短編小説 背中を押して 五
コンビニで待っていたのは確かに姉さんだった。店内の雑誌売り場でファッション雑誌を読んでいる姿を、僕は駐車場から見つけていた。
「一時間以内にはまた電話すると思います」
タクシーの運転手さんにそう言うと、僕は店内に入って姉さんに近づいた。それは何処からどう見ても姉さんだった。だけど、姉さんに思えなかったのは何故だろうという疑問が浮かぶのを振り払うかのように、勢い良く店内に入った。

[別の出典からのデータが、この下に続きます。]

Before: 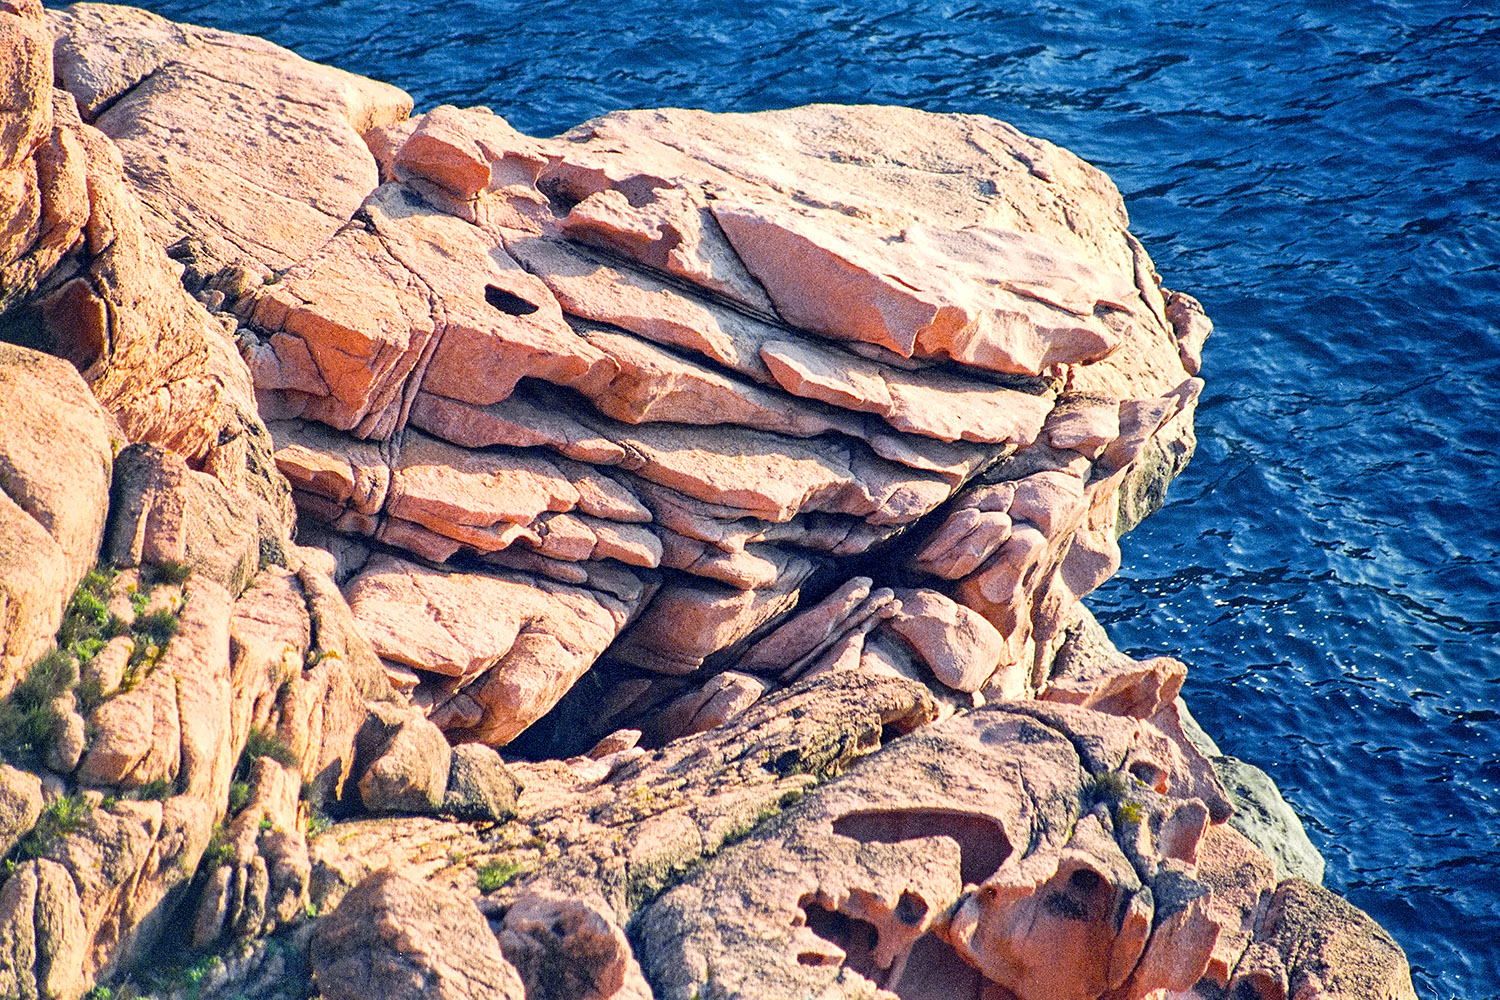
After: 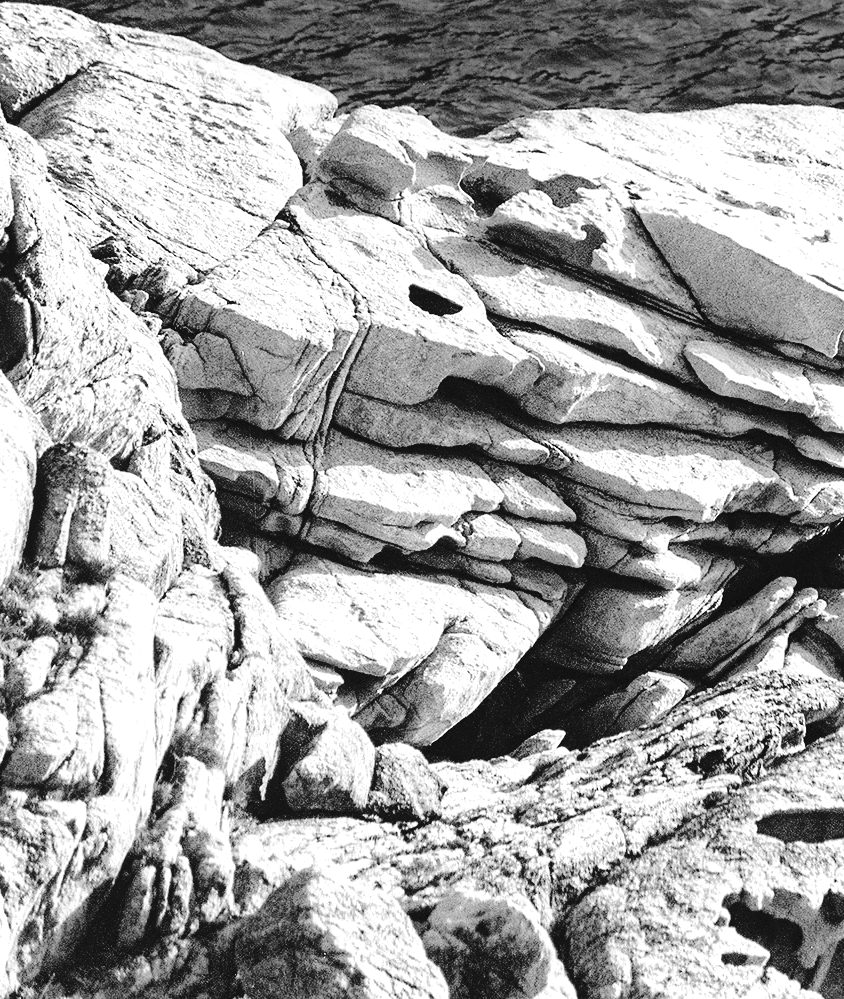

アルバイト店員らしい男の人がレジカウンターから気の抜けた声と、訝しい顔を向けられるという嫌な歓迎を受けながら、姉さんの元へ向かい、声を掛けた。
「お待たせ」
「遅い」
「何読んでるの?」
「流行り物」
そんな他愛も無い会話をしながらも、僕は姉さんを観察した。けれども、何がおかしいのか良く判らなかった。
「何か買う?」
「ココアかコーヒー」
「奢ってあげる」
「ゴチになります」と僕は言った。
姉さんも笑った。だけど、僕の疑問は消し去れないままだった。
何かが変わった気がしたのに、その何かが判らなかった。変わった所は沢山あるけど、髪の毛は黒に戻っている事も、化粧も薄化粧になった事も今に始まった事じゃなかったし、服装も今は茶色のコートと赤いマフラーをしているだけで別段奇抜でもなかった。
カウンターでコーヒーを二つ手にとって、小銭を出していく姉さんの仕草も、特に変わりは無かった。